“Meanderings” by Jim Peters
Jim Peters sent the following in response to today’s tragedy in Boston:
I spent four hours today wondering where my brother was, whether I still had one, and all of those things that go through your head when he is running his 24th. BAA Marathon in three hours and thirteen minutes at the young age of sixty. By my estimation, he was in Boston at the explosion site at the time of the bombings. Fortunately I am a little slow when it comes to time and numbers and my timing was off. But my whole family, all ten of us, with our spouses and children, were afraid for Tom.
It does not matter, really, when you look at it, whether or not the weather was nice, which it was, or the job was well-worth waiting for in this situation. You worry about the kid you grew up with, you fought with, you drank with. It matters that he is well and on the bus fully accounted for and in good health. Tom is a free spirit. If I would like to be in a tough situation, Tom is the person I would want covering my back. I would know that I did not have to worry about that part of my anatomy. Tom is simply a great brother. We hardly agree on anything of substance but delight in agreeing to disagree.

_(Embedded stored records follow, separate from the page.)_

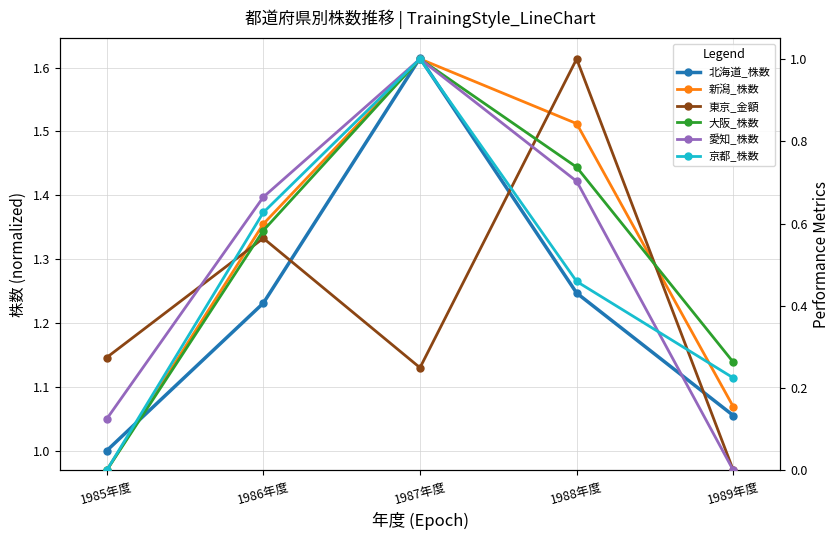

Reading left to right, list all the values displayed in this chart.

北海道_株数: 1.0	1.2	1.6	1.2	1.1
新潟_株数: 0.0	0.6	1.0	0.8	0.2
東京_金額: 0.3	0.6	0.2	1.0	0.0
大阪_株数: 0.0	0.6	1.0	0.7	0.3
愛知_株数: 0.1	0.7	1.0	0.7	0.0
京都_株数: 0.0	0.6	1.0	0.5	0.2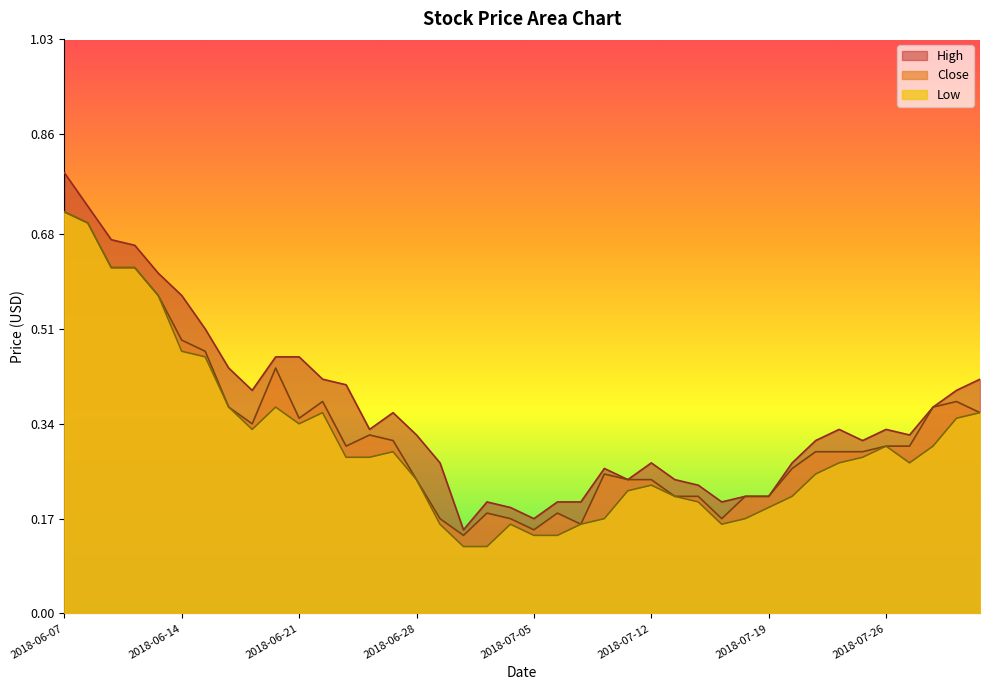

Does the chart have visible grid lines?

No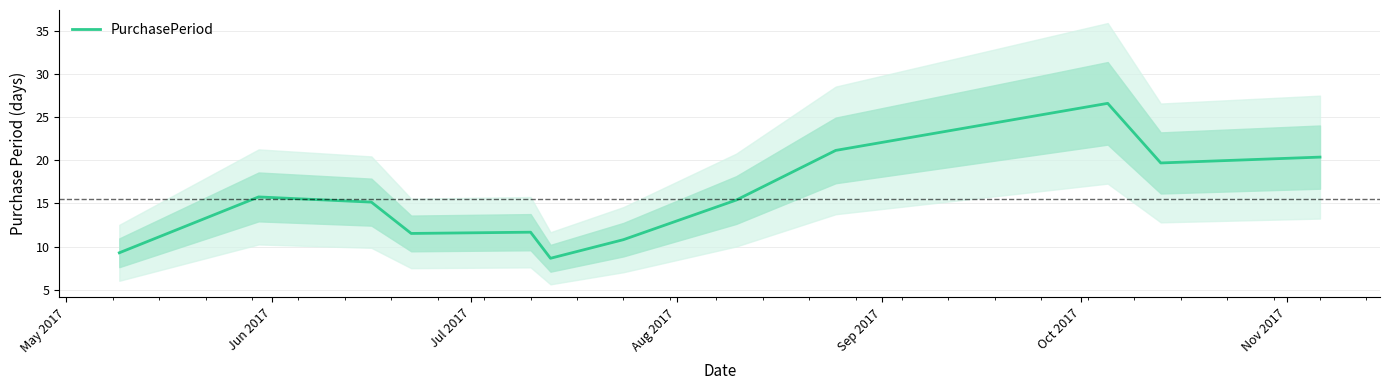

Where is the first local maximum?

Jun 2017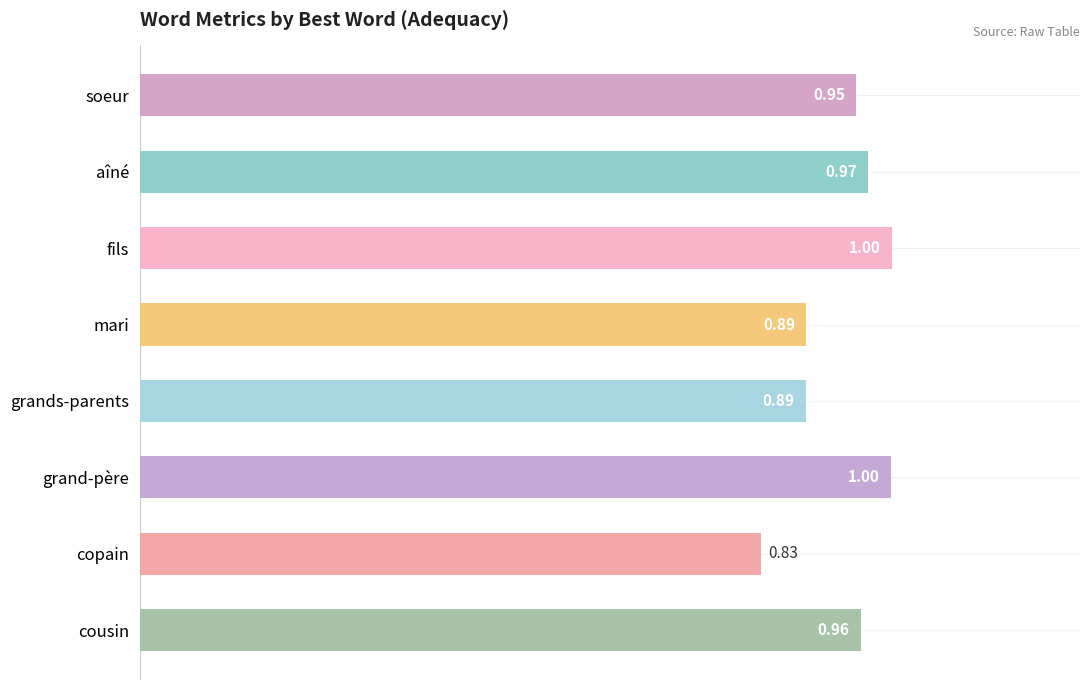

Which has a higher value, mari or fils?

fils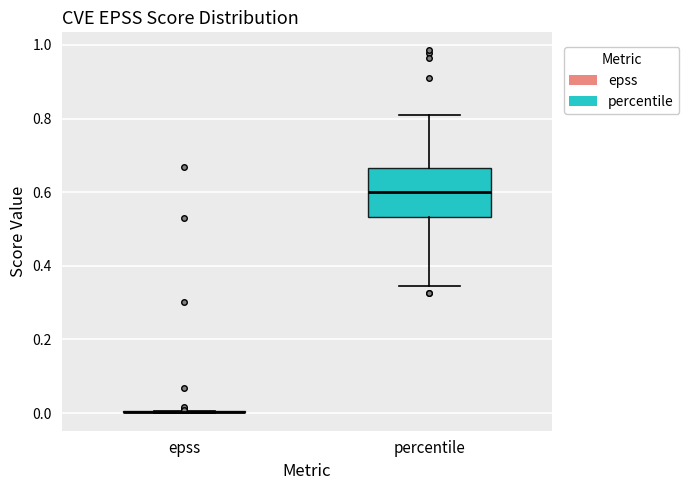

Reading left to right, read every box against the y-axis: the position of its median line, the range the box covers, and the ends of its whiskers. The values are not printed on the chart, so give them approximately, as read against the axis.

epss: box collapsed to a line at 0.00, whiskers 0.00 to 0.00
percentile: median 0.60, box 0.54 to 0.66, whiskers 0.34 to 0.80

When my father was dying, something you do not get over, I have noticed, Tom was the one who rode on his motorcycle through terrible southern storms to be at his side for the last month of his life. None of the rest of us did it, Tom did it. When he was a kid, Tom took up wrestling. He was great at it and I was the victim of many a strangle-hold of one type or another, in our daily fights which kept me in line.
Tom was the best fisherman I have ever known. Once, he caught so many bullheads that he made the front page of the newspaper as he carried home his catch. I did not catch them, but I cleaned them and ate them and they were the best fish I have ever tasted. When we went out for Northern Pike, Tom, equally balanced in the same canoe I was in, caught his first. The water in Canada was so clear we could see the fish take the lure. Again, it was delicious.
When we were in college, Tom had some tough assignments. He not only got his Bachelor’s degree, but went on and captured not one but three Master’s degrees. One in business, one in math, and one, I believe, in accounting. When I was forming my business he had helpful tips for me and was usually right. He would come to a site, tell me what I was doing right or wrong, and tell me how to fix it. I appreciated his observations.
So today I worked and Tom ran. Then the woman I was working for told me about the bombings I went home immediately and waited by the television, looking at the wounded to see if any of them looked like Tom. They did not. But TV held me in sway. I believed if I kept watching I would see him. Not until my sister, Mary, called me with the news that he was on a bus and accounted for, could I rest.
So this is to my big brother, Tom. He is shorter that I am in height, but dwarfs me in intellect. He would be the first to tell me how insignificant he felt up against the weight of the world that fell on our shoulders on Monday Patriot’s Day, in the year 2013.